*Instruction*. Return the lines starting with the one containing "For a screen-reader" and ending with the one containing "The clock shows 4 h 21 min", both included, copied verbatim.

*Data records*.
▼

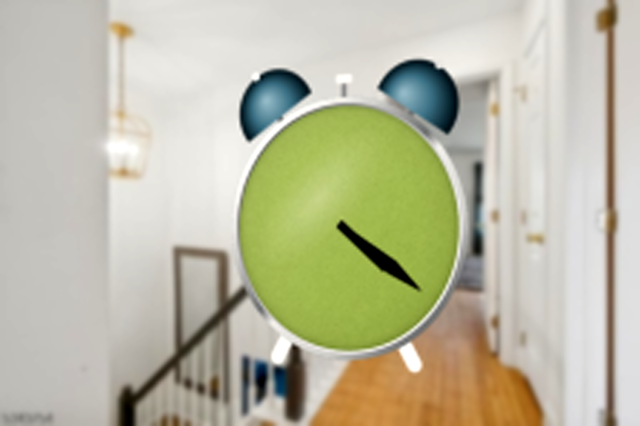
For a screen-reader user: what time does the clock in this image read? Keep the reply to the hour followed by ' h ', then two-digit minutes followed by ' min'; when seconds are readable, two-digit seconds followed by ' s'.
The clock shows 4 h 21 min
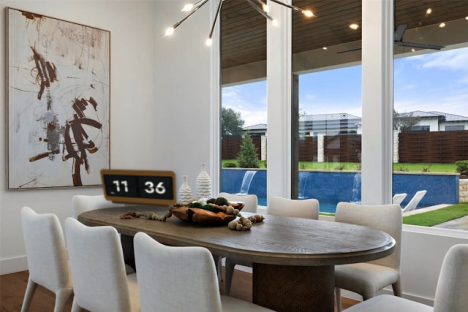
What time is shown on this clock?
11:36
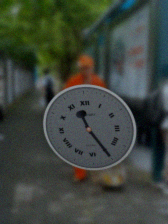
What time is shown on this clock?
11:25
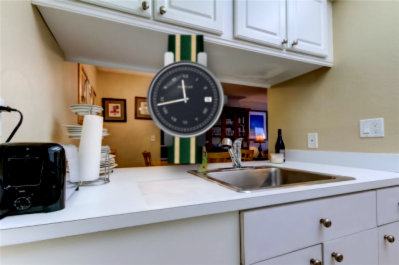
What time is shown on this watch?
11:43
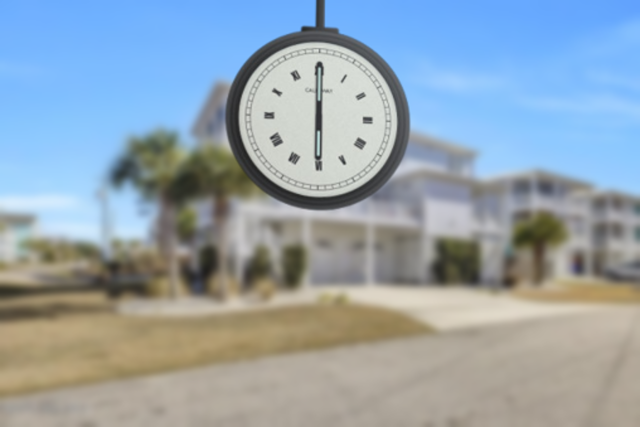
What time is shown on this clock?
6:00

▲
▼

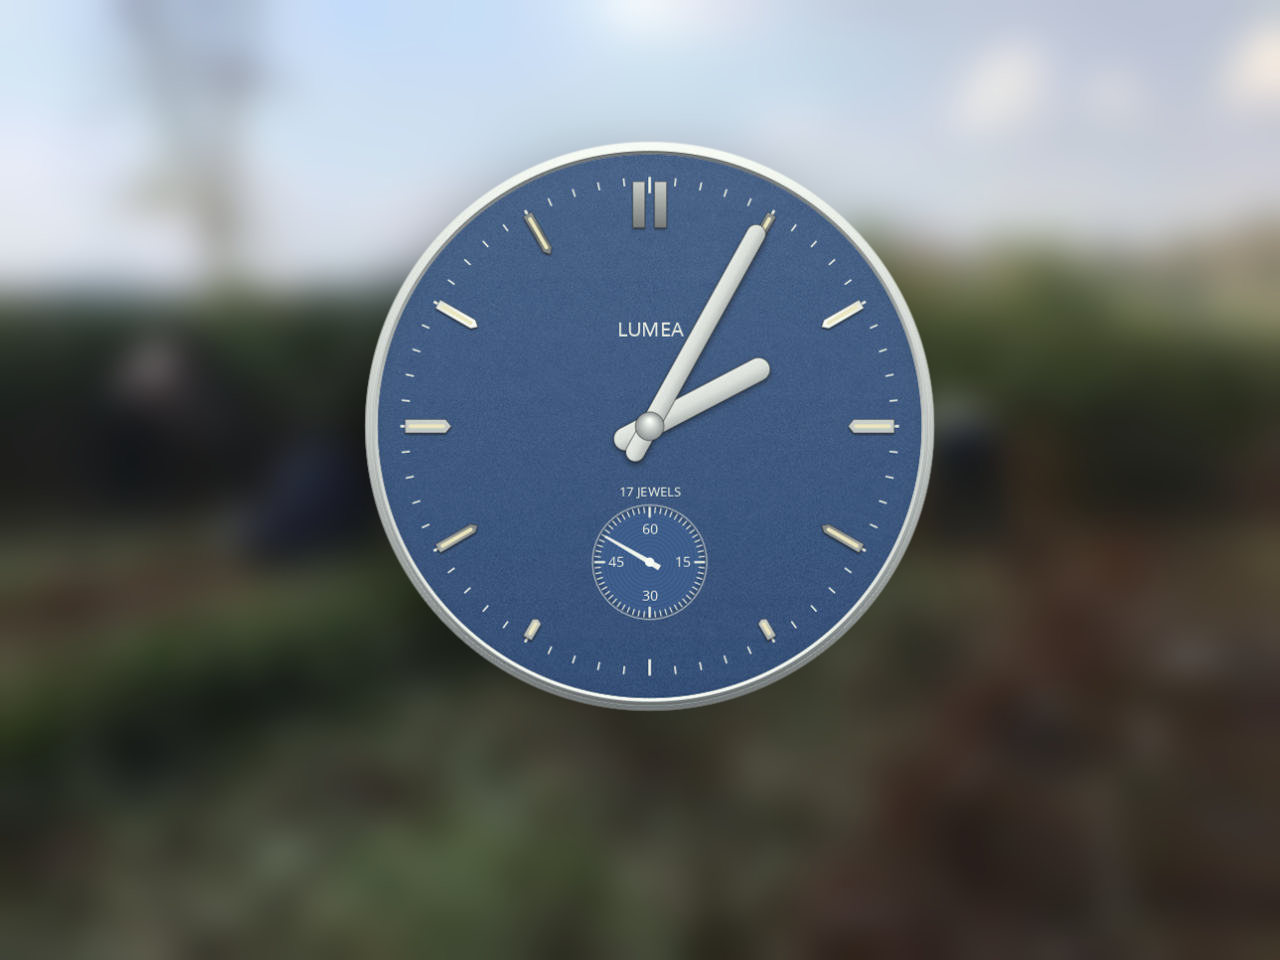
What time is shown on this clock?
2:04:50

▲
▼

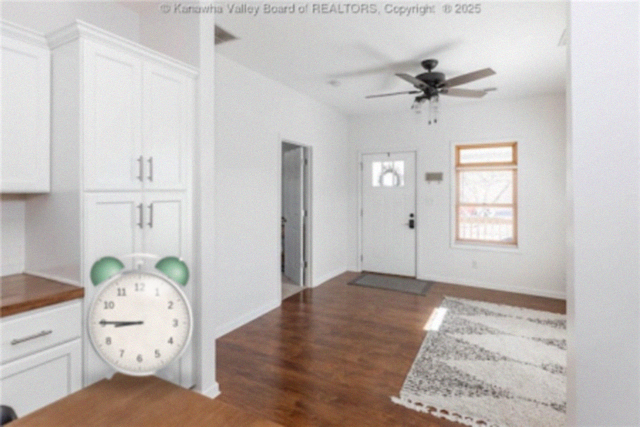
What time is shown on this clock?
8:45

▲

*Complete answer*.
For a screen-reader user: what time does the clock in this image read? Keep the reply to the hour followed by ' h ', then two-digit minutes followed by ' min'; when seconds are readable, two-digit seconds followed by ' s'.
The clock shows 4 h 21 min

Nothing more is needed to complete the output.